The best-known image of Louise Bourgeois is by Robert Mapplethorpe with a penis-sculpture 'Filette' tucked under her arm. She grins cheekily at the camera.
But what is 'Filette' about? A version of it usually hangs in Tate Modern from a butcher's hook. Now you can see it in the current retrospective (there is a very useful room by room guide here).
At a symposium at Tate Modern yesterday the psychoanalyst Juliet Mitchell suggested a number of readings. 'Filette' can be the cut of meat - hence the butcher's hook. It can be a little girl, and apparently there is a famous paper by Otto Fenichel on 'The Girl = Phallus' that gives this the Freudian context (roughly the idea of a young girl desiring to become a phallus as a kind of coping mechanism) - not so far-fetched as an explanation of source as Bourgeois has a sophisticated knowledge of psychoanalysis as well as what Mitchell described as an unusual access to the raw emotions of childhood and infancy.
Although ostensibly simply a phallus, some people have seen this sculpture as ensheathed by female genitalia or even swaddled in a kind of security blanket. Most writers on Bourgeois have talked about phalluses and penises, but as Mitchell pointed out, many of the sculptural shapes are ambiguous between penis and clitoris, and this might fit with the idea that the inciting age for Bourgeois for her art was on which pre-dates an emphasis on sexual difference.

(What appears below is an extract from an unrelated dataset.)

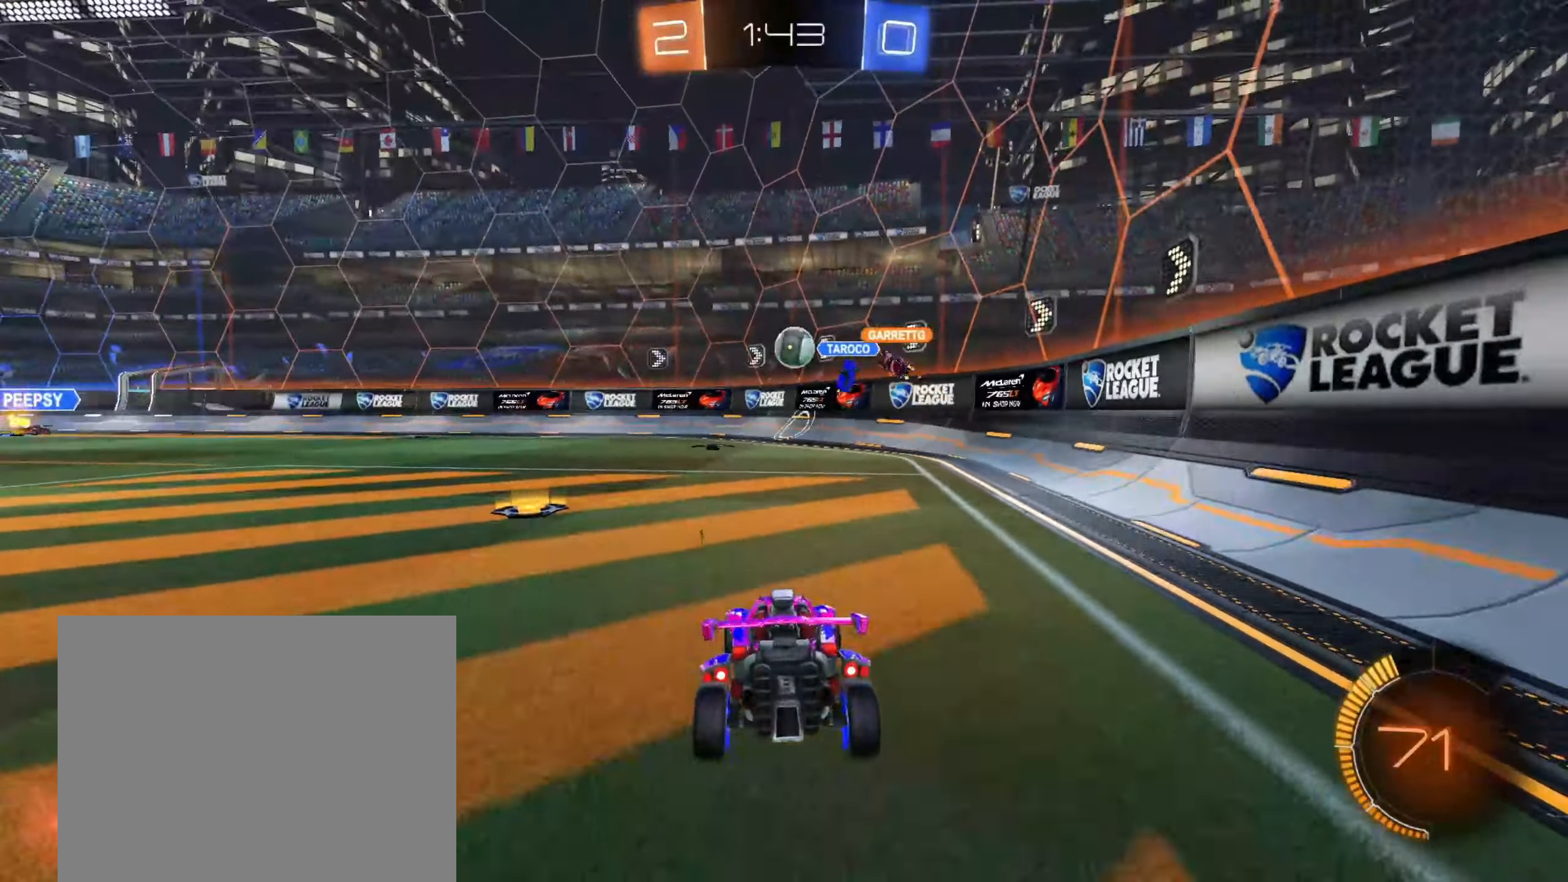
{"dt_ms": 500, "buttons": ["R2"], "left_stick": "center", "right_stick": "center", "events": [[17, "left_stick", "right"], [233, "L2", "up"], [233, "left_stick", "center"], [267, "R2", "down"]]}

A key observation of Mitchell's is that the trauma that drives Bourgeois' work is the pain of rejection: the near-delusional jealousy that comes from the realization that someone else is loved more than her. This suggests to me a more violent interpretation (albeit expressed with a delightful sense of humour) that is consistent with her piece 'Destruction of the Father' (a fantasy of eating her father): here in 'Filette' her father's erect penis is strung up on a butcher's hook (the castration desire) and at the same time there is perhaps the wish to devour him (sexually?) implicit in the title that puns on her as the little girl and him as the piece of meat.